(Stored data)
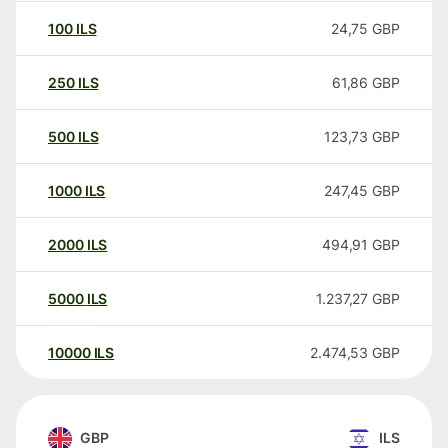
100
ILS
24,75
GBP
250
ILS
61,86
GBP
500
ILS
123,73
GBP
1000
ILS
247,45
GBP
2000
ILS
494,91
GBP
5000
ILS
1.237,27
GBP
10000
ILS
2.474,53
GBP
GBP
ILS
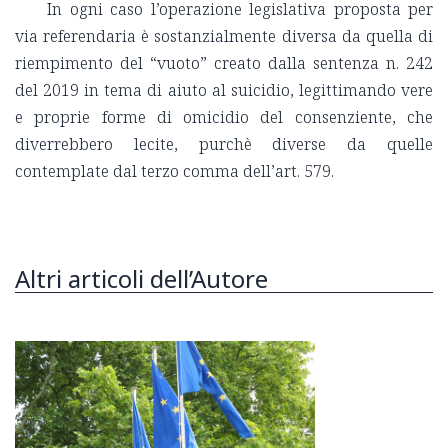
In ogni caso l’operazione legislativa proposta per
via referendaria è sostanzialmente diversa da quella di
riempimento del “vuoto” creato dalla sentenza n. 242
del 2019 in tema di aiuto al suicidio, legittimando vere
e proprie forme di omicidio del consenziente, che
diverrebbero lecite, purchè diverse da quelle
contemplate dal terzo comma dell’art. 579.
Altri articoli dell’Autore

■ **Work to be completed**: Please output all of the data exactly as given, omitting any images it holds.

■ **Completed exercise**:
100
ILS
24,75
GBP
250
ILS
61,86
GBP
500
ILS
123,73
GBP
1000
ILS
247,45
GBP
2000
ILS
494,91
GBP
5000
ILS
1.237,27
GBP
10000
ILS
2.474,53
GBP
GBP
ILS
In ogni caso l’operazione legislativa proposta per
via referendaria è sostanzialmente diversa da quella di
riempimento del “vuoto” creato dalla sentenza n. 242
del 2019 in tema di aiuto al suicidio, legittimando vere
e proprie forme di omicidio del consenziente, che
diverrebbero lecite, purchè diverse da quelle
contemplate dal terzo comma dell’art. 579.
Altri articoli dell’Autore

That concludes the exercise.